When you’re a fourth-grader who struggles with reading and writing, going to speech therapy to sharpen those skills after being in school all day may be the last place you want to be.
That is, unless your speech pathologist uses the power of animal magnetism to help make learning fun.
Amy Nebel-Gould, a speech pathologist at Akron Children’s Hospital, realizes that kids sometimes need a boost of fun to keep the enthusiasm for learning strong. That’s why she occasionally invites a member of the hospital’s Doggie Brigade to a group speech session.
“Therapy is hard work, especially when kids are coming straight here from a long day at school,” said Nebel-Gould. “And much of what we work on in therapy has to be reinforced at home with homework. So when the kids complete their homework for 6 sessions in a row, we offer a homework party and invite one of the dogs to join us.”
Nebel-Gould invites a different canine each time, and last Thursday, the kids met Roxie, a red and white Basset Hound.
It was puppy love from the start.
Nebel-Gould had the kids interview Roxie’s handler, Karen Koslowski-Cahoon, about the 7-year-old canine.
As Karen answered their questions, the kids wrote down key facts, with an end goal of writing Roxie’s story. At a later session, they’ll send the stories to Koslowski-Cahoon.
Questions ranged from what tricks Roxie knows to what she eats, the length of her ears and her favorite treat. The kids wrote down Roxie’s birthday, the names of her canine siblings, and how long she’s been a member of the Doggie Brigade.
Then, Roxie showed off her array of tricks, the most popular of which is her ability to whisper by blowing out her cheeks and making a soft murmur. The kids could hardly wait to have a turn to shake paws with her.

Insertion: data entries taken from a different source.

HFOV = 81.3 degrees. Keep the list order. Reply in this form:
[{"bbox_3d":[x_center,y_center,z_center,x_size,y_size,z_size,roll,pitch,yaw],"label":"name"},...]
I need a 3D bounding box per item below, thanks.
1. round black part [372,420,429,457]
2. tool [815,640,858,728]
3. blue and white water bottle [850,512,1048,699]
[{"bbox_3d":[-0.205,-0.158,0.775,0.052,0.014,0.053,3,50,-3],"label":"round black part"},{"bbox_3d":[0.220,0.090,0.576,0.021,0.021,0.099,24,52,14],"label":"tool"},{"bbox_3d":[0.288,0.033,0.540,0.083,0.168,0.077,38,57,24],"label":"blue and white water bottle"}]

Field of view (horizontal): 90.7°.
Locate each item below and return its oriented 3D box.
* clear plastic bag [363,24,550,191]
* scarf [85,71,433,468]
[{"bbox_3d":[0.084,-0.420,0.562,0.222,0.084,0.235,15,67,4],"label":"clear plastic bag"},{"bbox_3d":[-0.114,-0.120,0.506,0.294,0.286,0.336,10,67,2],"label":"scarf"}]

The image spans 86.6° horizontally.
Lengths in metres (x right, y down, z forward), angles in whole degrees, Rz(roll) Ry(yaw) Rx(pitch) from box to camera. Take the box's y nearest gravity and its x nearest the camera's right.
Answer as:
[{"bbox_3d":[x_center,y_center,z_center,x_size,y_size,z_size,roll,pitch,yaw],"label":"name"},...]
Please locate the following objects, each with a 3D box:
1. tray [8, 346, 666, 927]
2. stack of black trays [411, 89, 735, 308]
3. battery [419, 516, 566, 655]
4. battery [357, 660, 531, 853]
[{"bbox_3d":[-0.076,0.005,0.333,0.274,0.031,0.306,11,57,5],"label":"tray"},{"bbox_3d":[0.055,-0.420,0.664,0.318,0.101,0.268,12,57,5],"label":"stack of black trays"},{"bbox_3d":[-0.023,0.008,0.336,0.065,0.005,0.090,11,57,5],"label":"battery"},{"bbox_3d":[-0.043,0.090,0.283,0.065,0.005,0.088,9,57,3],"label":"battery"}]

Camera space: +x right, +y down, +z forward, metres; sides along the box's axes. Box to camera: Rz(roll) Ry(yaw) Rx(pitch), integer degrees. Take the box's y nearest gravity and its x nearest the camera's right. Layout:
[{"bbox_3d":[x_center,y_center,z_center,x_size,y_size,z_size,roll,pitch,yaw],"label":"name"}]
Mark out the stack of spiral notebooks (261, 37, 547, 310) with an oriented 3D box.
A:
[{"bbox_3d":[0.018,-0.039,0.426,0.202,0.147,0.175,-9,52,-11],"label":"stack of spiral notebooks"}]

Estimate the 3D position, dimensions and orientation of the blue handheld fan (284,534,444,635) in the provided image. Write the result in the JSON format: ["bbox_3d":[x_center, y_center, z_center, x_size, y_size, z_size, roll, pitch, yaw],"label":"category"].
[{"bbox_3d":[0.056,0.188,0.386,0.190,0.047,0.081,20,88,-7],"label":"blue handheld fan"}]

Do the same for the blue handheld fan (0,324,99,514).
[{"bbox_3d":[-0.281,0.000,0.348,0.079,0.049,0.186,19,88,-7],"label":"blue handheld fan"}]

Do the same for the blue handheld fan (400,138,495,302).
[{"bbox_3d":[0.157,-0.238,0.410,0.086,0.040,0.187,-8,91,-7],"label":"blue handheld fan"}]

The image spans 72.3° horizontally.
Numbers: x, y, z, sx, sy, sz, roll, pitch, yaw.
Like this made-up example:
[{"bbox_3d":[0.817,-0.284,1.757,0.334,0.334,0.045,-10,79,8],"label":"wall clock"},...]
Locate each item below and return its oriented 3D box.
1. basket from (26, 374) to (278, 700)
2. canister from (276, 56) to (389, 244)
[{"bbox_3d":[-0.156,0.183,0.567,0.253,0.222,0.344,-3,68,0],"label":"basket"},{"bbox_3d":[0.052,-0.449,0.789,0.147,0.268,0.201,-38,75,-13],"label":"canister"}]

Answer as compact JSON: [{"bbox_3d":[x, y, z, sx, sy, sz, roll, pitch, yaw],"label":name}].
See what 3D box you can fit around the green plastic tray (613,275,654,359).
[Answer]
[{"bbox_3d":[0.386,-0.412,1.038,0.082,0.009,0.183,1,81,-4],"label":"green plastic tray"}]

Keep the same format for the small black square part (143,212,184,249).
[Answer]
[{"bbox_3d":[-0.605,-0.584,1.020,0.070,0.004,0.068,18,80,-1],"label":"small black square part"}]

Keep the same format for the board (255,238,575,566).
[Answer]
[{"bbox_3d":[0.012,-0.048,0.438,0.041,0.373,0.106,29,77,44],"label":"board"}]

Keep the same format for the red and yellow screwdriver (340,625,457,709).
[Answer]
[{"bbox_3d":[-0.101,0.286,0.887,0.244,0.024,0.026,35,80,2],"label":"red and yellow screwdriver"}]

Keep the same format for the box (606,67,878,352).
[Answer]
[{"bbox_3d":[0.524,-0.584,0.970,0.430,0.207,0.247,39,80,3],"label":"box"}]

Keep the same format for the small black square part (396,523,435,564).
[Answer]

Smiles abounded, especially from Nebel-Gould, who clearly loves being able to share these dogs with her patients.
“Many of my patients suffer from anxiety because of their speech issues,” said Nebel-Gould. “Maybe they stutter or have selective mutism. Most of my patients are more comfortable talking to and around dogs because the dog isn’t judging them or talking back. It really helps them enjoy the learning process.”